Before Trump fired James B. Comey last week, he asked the FBI director to end its investigation into former Trump advisor Michael Flynn and Russia, reports the New York Times. This is big news, and has since been confirmed by a number of other news organizations.

An associate of Comey read parts of a memo that Comey wrote after meeting with Trump.

"I hope you can see your way clear to letting this go, to letting Flynn go," Trump said to Comey, according to the former FBI director's memo.

"He is a good guy. I hope you can let this go."

Snip:

The existence of Mr. Trump's request is the clearest evidence that the president has tried to directly influence the Justice Department and F.B.I. investigation into links between Mr. Trump's associates and Russia.

The White House issued a statement denying that Trump obstructed justice: "the president has never asked Mr. Comey or anyone else to end any investigation, including any investigation involving General Flynn."

The memo allegedly written by Comey also said that Trump asked Comey to imprison journalists who published leaks.

After the NYT broke the news, House Oversight Committee Chairman Jason Chaffetz (R-Utah) tweeted ".@GOPoversight is going to get the Comey memo, if it exists. I need to see it sooner rather than later. I have my subpoena pen ready."
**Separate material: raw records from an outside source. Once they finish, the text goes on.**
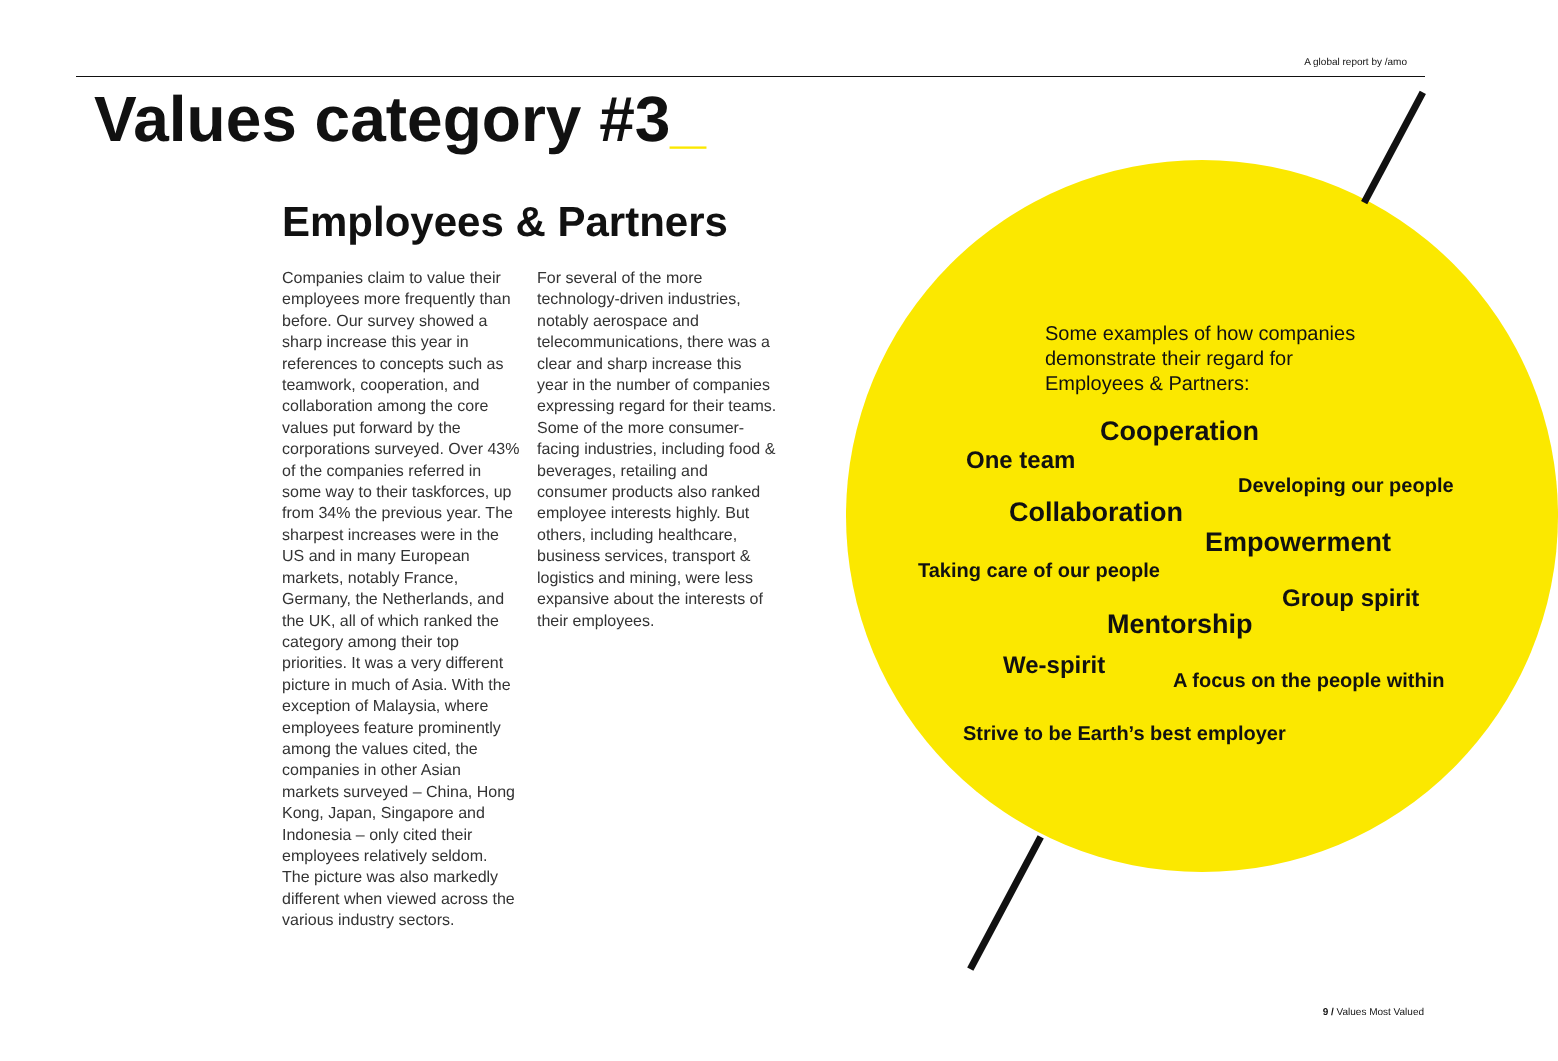A global report by /amo
Values category #3_
Employees & Partners
Companies claim to value their employees more frequently than before. Our survey showed a sharp increase this year in references to concepts such as teamwork, cooperation, and collaboration among the core values put forward by the corporations surveyed. Over 43% of the companies referred in some way to their taskforces, up from 34% the previous year. The sharpest increases were in the US and in many European markets, notably France, Germany, the Netherlands, and the UK, all of which ranked the category among their top priorities. It was a very different picture in much of Asia. With the exception of Malaysia, where employees feature prominently among the values cited, the companies in other Asian markets surveyed – China, Hong Kong, Japan, Singapore and Indonesia – only cited their employees relatively seldom.
The picture was also markedly different when viewed across the various industry sectors.
For several of the more technology-driven industries, notably aerospace and telecommunications, there was a clear and sharp increase this year in the number of companies expressing regard for their teams. Some of the more consumer-facing industries, including food & beverages, retailing and consumer products also ranked employee interests highly. But others, including healthcare, business services, transport & logistics and mining, were less expansive about the interests of their employees.
Some examples of how companies demonstrate their regard for Employees & Partners:
Cooperation
One team
Developing our people
Collaboration
Empowerment
Taking care of our people
Group spirit
Mentorship
We-spirit
A focus on the people within
Strive to be Earth’s best employer
9 / Values Most Valued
If the memo is real, then it is the same caliber of smoking gun that forced Nixon to resign for ordering "his chief of staff to get the CIA to force the FBI to abandon its investigation into the break-in," wrote Dylan Matthews in Vox.

Snip:

But when the "smoking gun" White House tape was released on August 5, 1974, Nixon's remaining support from Republicans evaporated. Two days later, Senate Minority Leader Hugh Scott (R-PA), House Minority Leader John Jacob Rhodes (R-AZ), and former presidential candidate Sen. Barry Goldwater (R-AZ) went to the White House and informed the president that he had no support left in Congress.

They were shocked and horrified that Nixon had personally participated in the cover-up; before then there was still a sliver of a chance that the president himself wasn't part of the conspiracy. They told Nixon that, now that his role in the cover-up was known, the votes were there to impeach him and remove him from office. The day after that, the president announced his resignation.